Exclude the pictures, then repeat exactly each line from the one containing "middle dip: (1139, 813)" to the final line of the records that follow.

**Source data**
"""
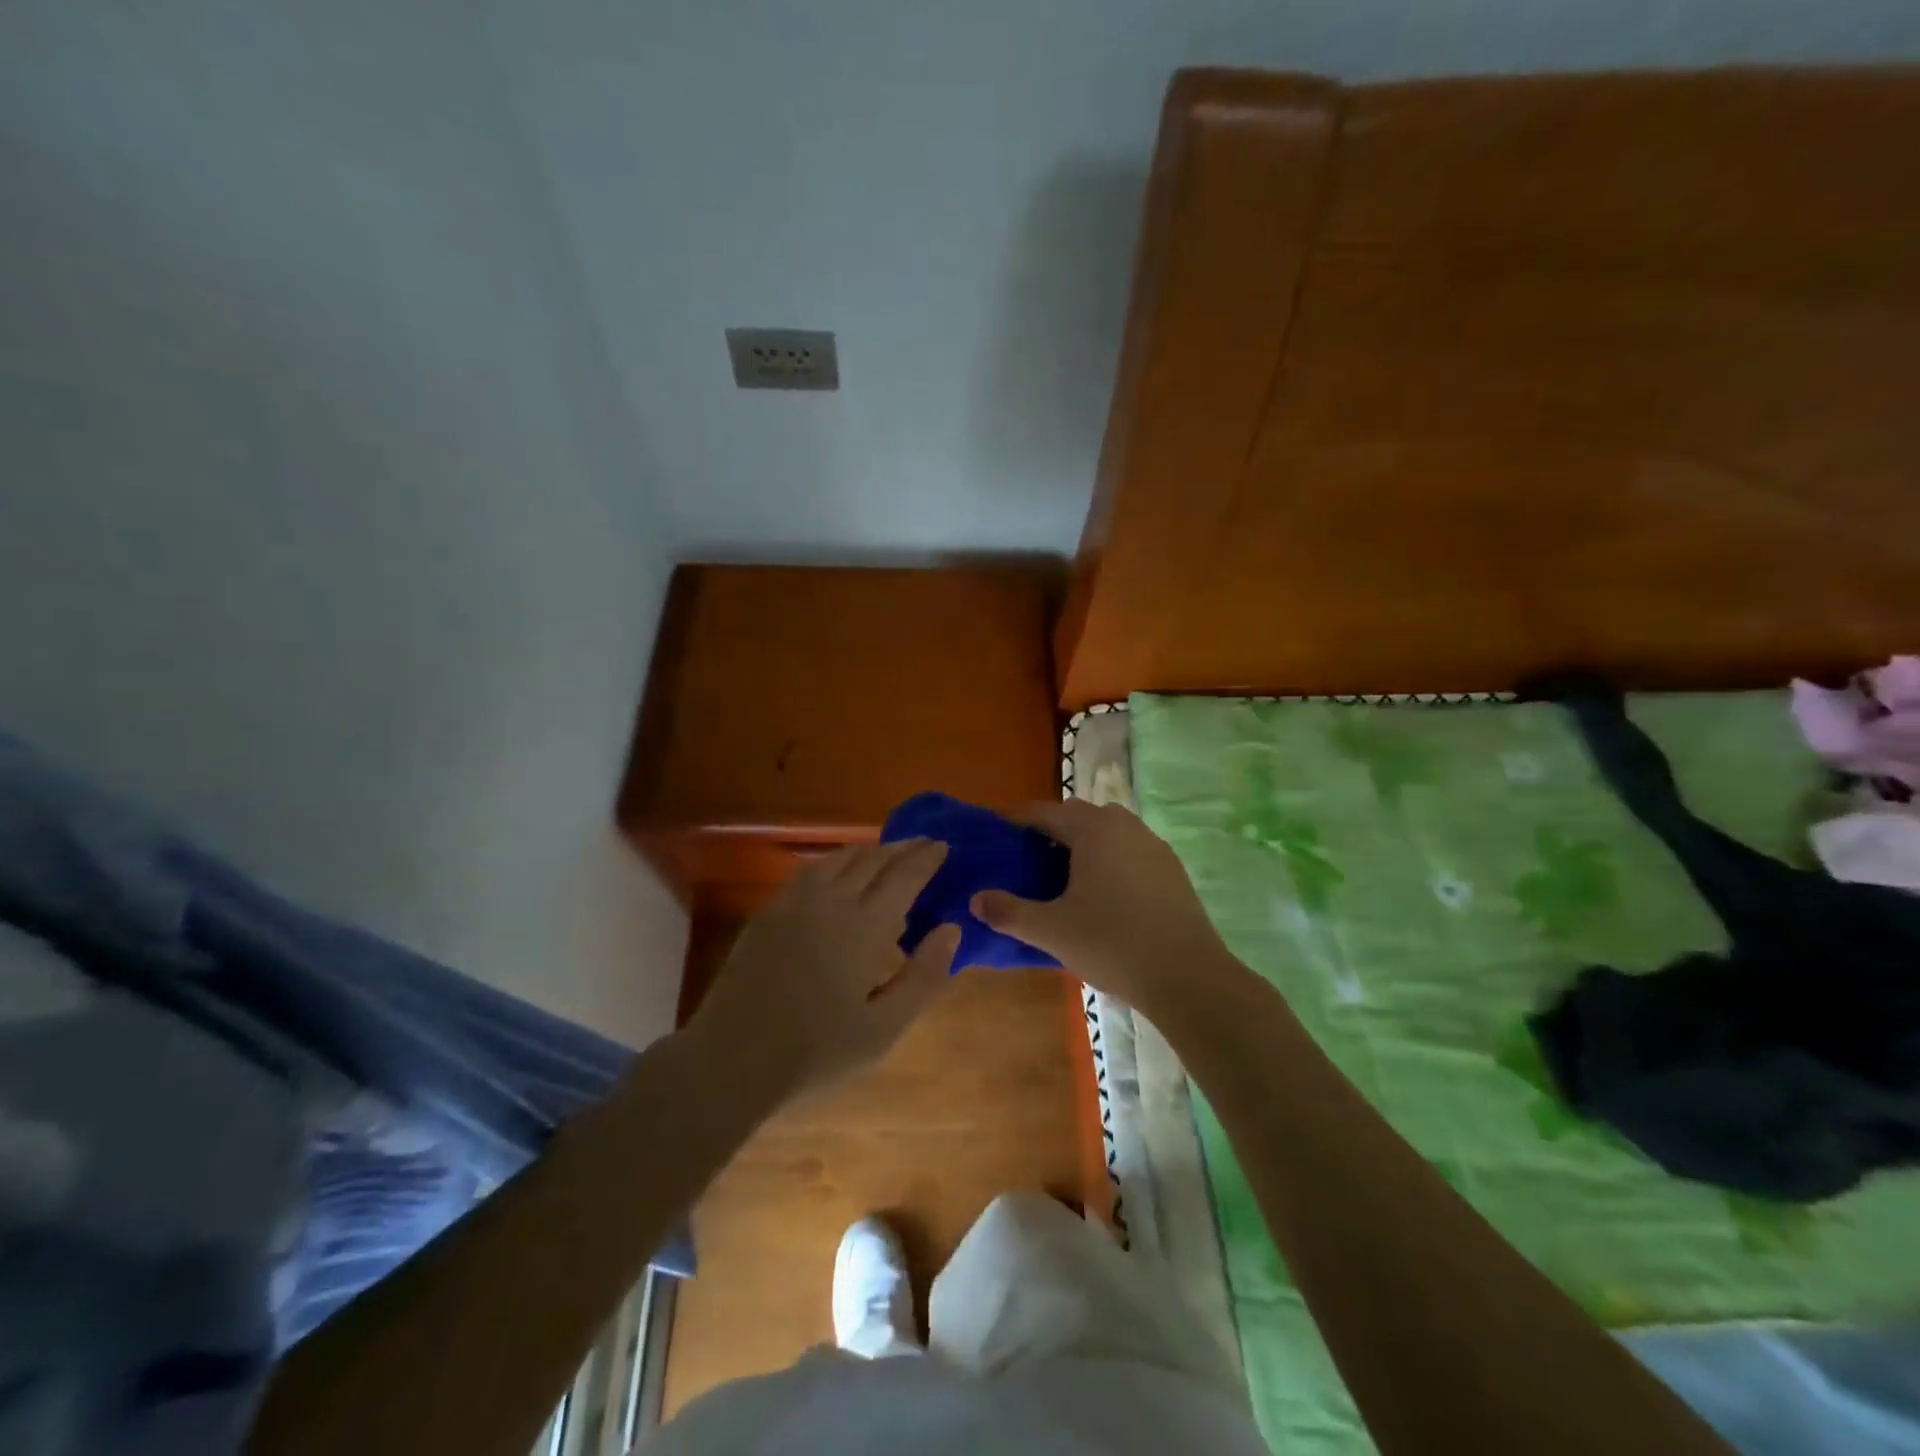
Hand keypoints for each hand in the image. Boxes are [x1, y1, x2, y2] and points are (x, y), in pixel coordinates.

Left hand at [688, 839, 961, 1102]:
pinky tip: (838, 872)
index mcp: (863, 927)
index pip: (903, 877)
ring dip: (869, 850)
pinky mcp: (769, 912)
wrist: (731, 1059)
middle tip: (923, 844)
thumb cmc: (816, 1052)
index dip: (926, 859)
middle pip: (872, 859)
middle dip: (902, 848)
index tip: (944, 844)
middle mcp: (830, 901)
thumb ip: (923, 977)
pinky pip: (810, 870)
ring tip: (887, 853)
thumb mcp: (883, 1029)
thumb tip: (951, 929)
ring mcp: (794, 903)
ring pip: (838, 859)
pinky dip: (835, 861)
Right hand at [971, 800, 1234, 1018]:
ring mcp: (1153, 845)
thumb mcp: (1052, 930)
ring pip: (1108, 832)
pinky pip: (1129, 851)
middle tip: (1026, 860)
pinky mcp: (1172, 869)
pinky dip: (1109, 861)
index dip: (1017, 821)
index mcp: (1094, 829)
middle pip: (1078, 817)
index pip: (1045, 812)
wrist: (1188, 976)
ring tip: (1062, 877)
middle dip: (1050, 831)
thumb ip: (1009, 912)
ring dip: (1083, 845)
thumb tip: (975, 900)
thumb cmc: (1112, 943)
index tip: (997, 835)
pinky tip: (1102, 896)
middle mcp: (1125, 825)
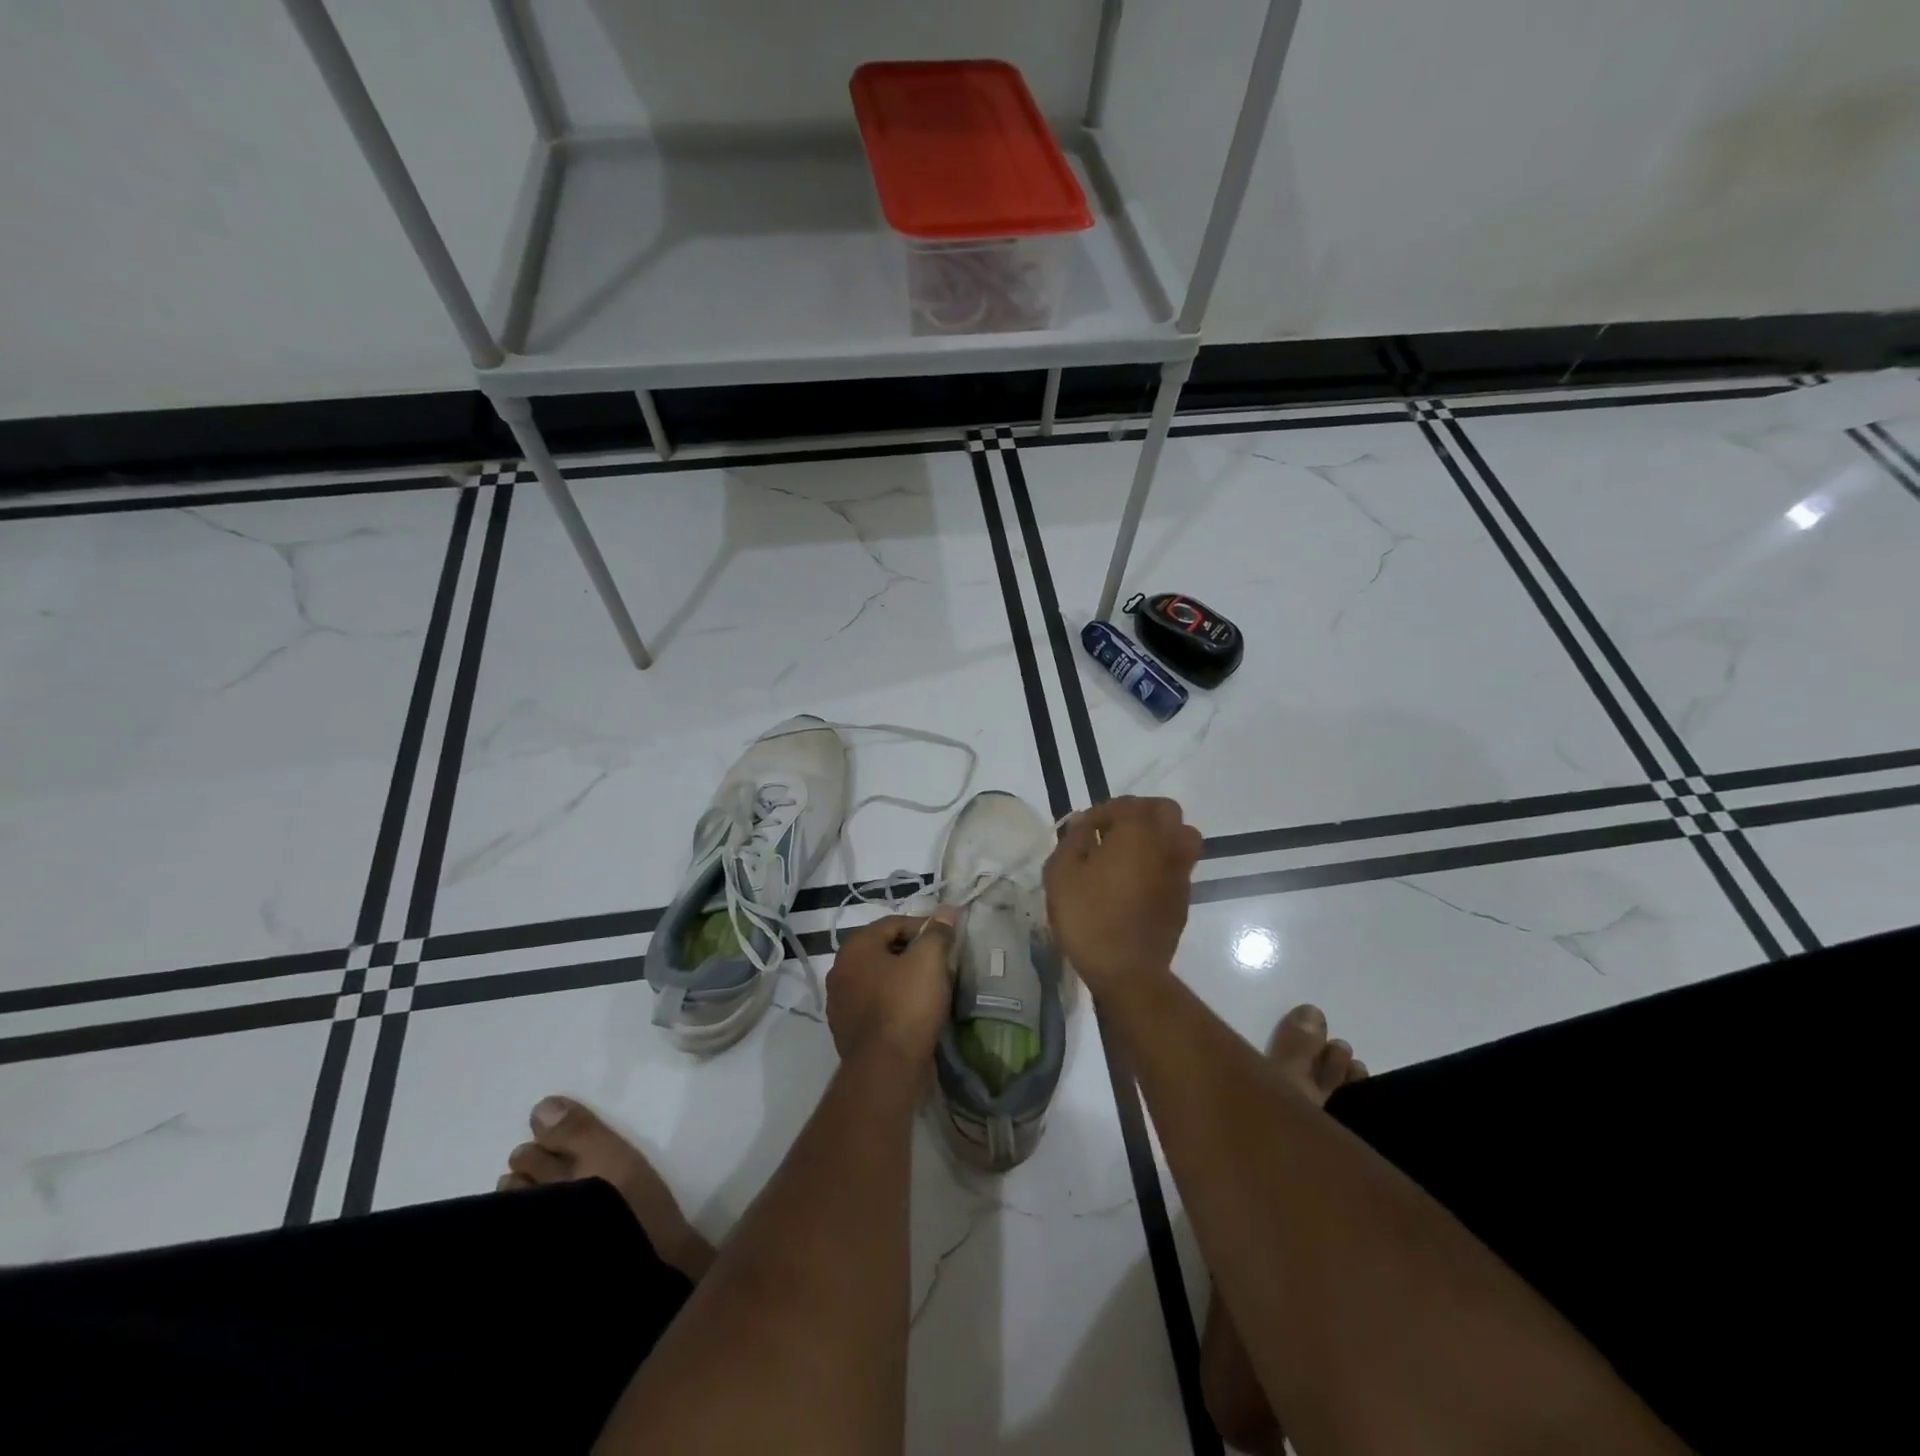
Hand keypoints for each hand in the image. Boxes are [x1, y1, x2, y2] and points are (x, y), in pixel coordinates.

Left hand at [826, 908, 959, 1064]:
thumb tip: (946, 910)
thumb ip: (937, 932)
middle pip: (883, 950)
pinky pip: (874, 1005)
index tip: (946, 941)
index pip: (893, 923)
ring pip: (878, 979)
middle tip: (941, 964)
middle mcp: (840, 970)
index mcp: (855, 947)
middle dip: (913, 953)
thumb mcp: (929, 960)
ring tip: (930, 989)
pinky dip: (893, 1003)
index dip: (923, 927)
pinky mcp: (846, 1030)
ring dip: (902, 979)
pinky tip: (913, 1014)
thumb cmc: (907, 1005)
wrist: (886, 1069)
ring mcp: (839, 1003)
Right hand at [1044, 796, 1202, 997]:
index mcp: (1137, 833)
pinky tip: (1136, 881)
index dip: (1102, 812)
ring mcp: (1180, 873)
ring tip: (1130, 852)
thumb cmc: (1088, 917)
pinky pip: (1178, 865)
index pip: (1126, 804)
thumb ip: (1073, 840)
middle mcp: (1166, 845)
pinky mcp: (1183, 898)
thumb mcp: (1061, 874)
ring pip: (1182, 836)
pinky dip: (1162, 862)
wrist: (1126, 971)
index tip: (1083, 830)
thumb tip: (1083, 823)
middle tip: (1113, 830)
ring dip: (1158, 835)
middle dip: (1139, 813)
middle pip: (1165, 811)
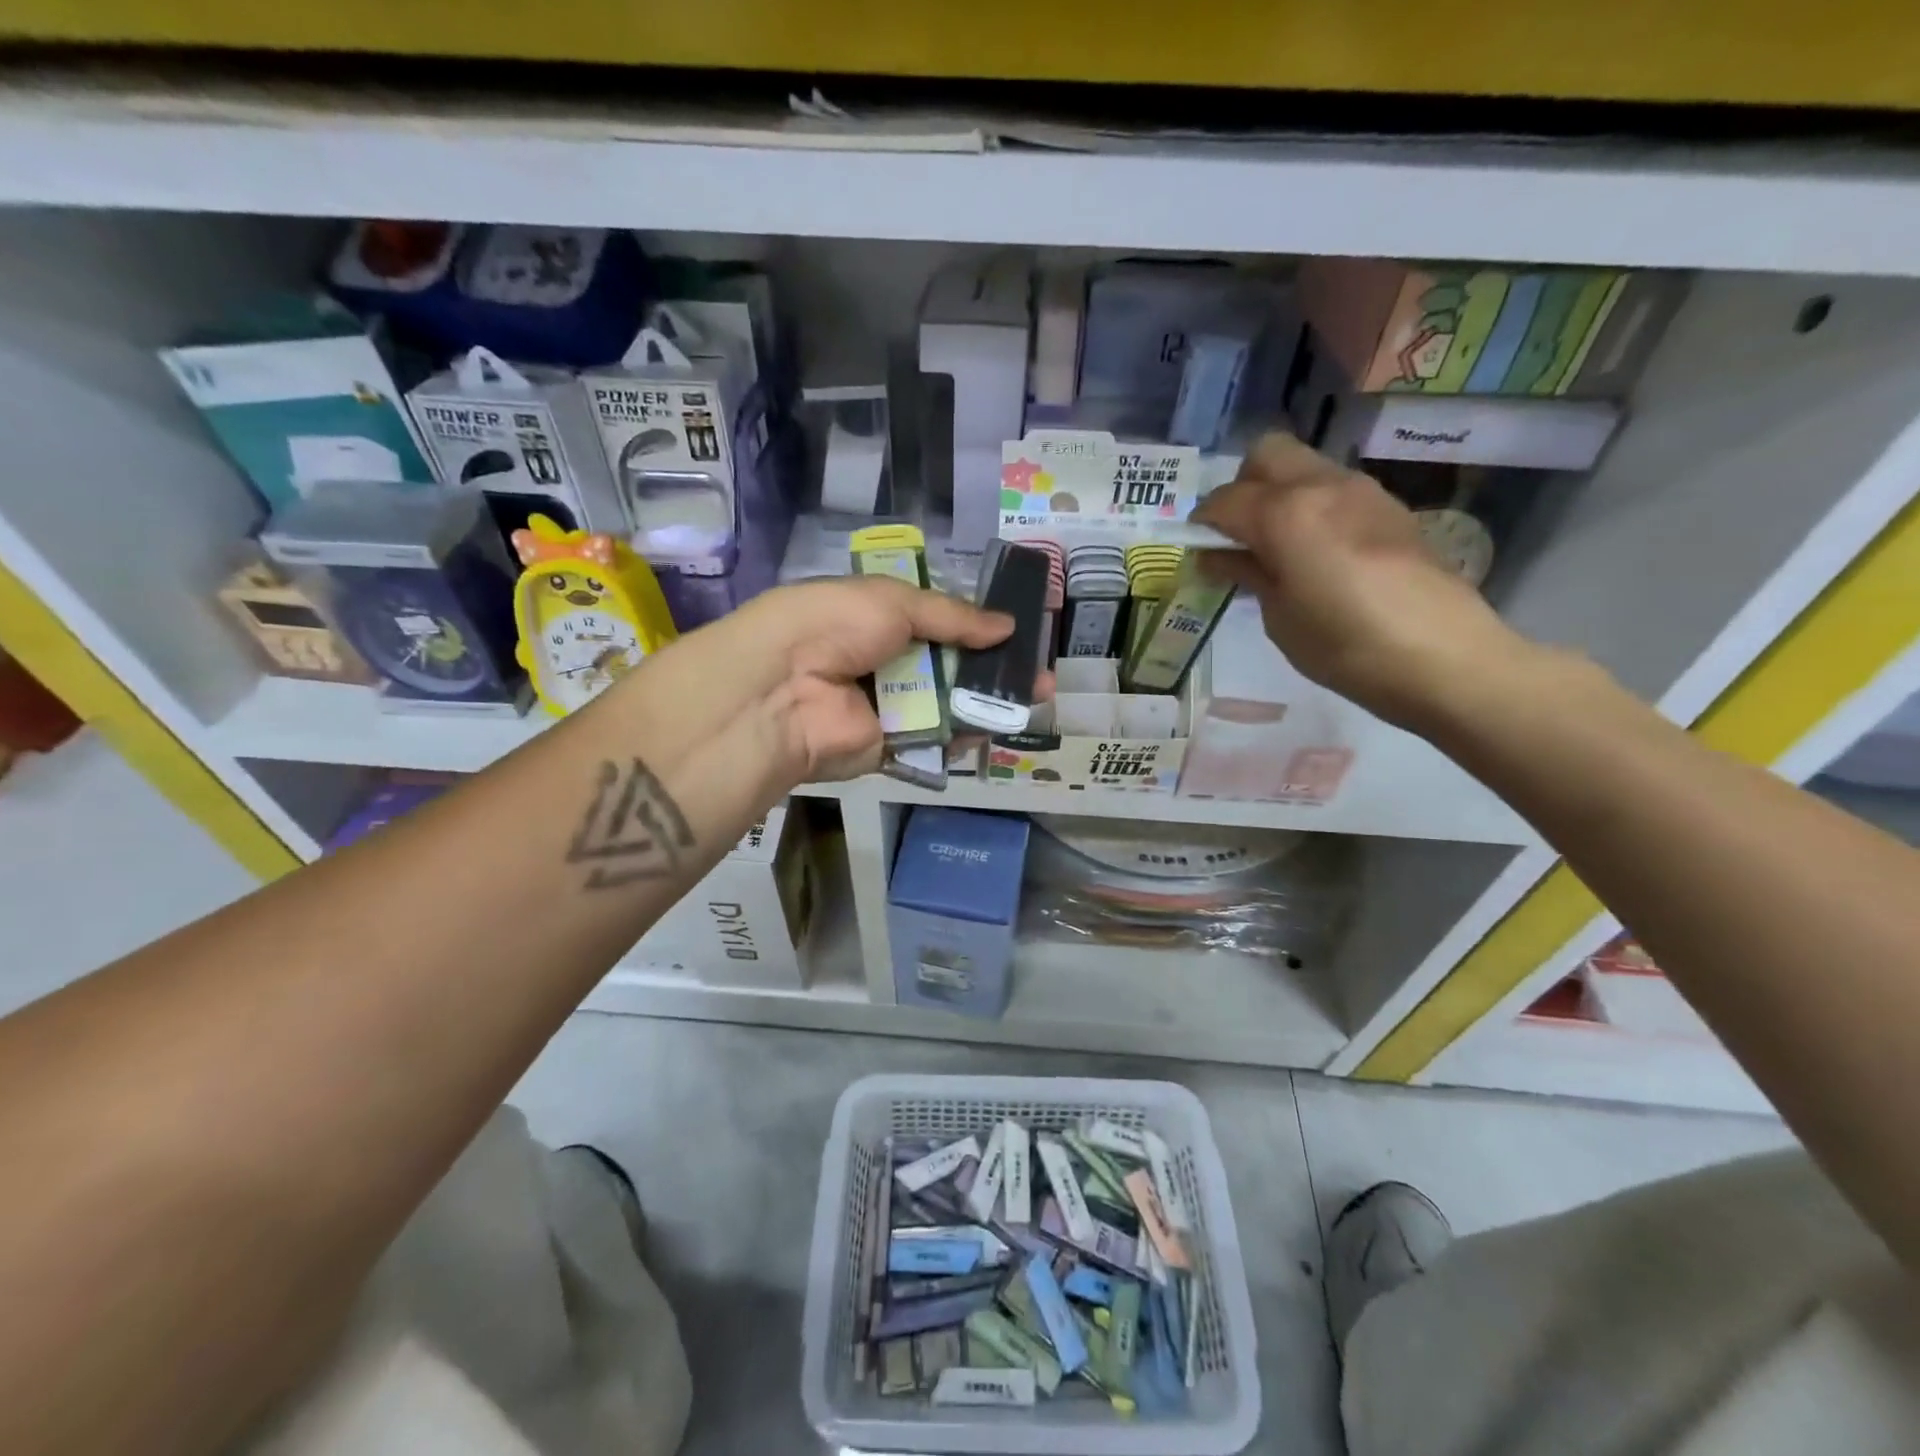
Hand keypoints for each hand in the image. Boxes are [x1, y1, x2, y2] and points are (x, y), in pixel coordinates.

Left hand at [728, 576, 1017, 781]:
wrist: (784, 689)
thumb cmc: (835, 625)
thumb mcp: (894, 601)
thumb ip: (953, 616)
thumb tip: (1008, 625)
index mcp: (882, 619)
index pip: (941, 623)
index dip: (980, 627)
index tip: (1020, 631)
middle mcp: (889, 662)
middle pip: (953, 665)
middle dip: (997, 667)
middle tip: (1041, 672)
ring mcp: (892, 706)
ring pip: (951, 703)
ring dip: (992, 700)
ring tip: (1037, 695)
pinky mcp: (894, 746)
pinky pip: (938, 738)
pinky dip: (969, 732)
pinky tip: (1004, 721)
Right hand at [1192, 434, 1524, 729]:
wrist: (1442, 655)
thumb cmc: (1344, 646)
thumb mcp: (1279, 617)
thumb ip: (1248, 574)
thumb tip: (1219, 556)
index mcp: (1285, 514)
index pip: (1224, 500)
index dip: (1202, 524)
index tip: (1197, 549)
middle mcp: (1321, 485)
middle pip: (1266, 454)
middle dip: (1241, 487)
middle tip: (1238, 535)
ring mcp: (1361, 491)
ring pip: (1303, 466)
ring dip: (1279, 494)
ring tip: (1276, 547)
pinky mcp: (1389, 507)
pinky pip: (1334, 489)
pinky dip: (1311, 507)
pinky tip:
"""
**Solution to this problem**
middle dip: (1139, 813)
middle pip: (1165, 811)
Hand keypoints for each hand in the image. Boxes are [x1, y1, x2, y2] and points are (x, y), in pixel coordinates.

Left hand at [728, 576, 1017, 781]:
wrist: (784, 689)
thumb cmc: (835, 625)
thumb mcp: (894, 601)
thumb ip: (953, 616)
thumb tip: (1008, 625)
index mcp: (882, 619)
index pip: (941, 623)
index dip: (980, 627)
index tip: (1020, 631)
middle mcp: (889, 662)
middle pip: (953, 665)
middle dip: (997, 667)
middle tip: (1041, 672)
ring mcp: (892, 706)
ring pip: (951, 703)
ring dip: (992, 700)
ring tip: (1037, 695)
pinky mcp: (894, 746)
pinky pip: (938, 738)
pinky dip: (969, 732)
pinky tip: (1004, 721)
Right hand at [1192, 434, 1524, 729]:
wrist: (1442, 655)
thumb cmc: (1344, 646)
thumb mcp: (1279, 617)
thumb ip: (1248, 574)
thumb tip: (1219, 556)
index mcp: (1285, 514)
index pip: (1224, 500)
index dip: (1202, 524)
index tip: (1197, 549)
middle mcp: (1321, 485)
middle pip: (1266, 454)
middle dip: (1241, 487)
middle tip: (1238, 535)
ring mcp: (1361, 491)
ring pip: (1303, 466)
ring dip: (1279, 494)
ring tip: (1276, 547)
pinky mcp: (1389, 507)
pinky pip: (1334, 489)
pinky dip: (1311, 507)
pinky tip:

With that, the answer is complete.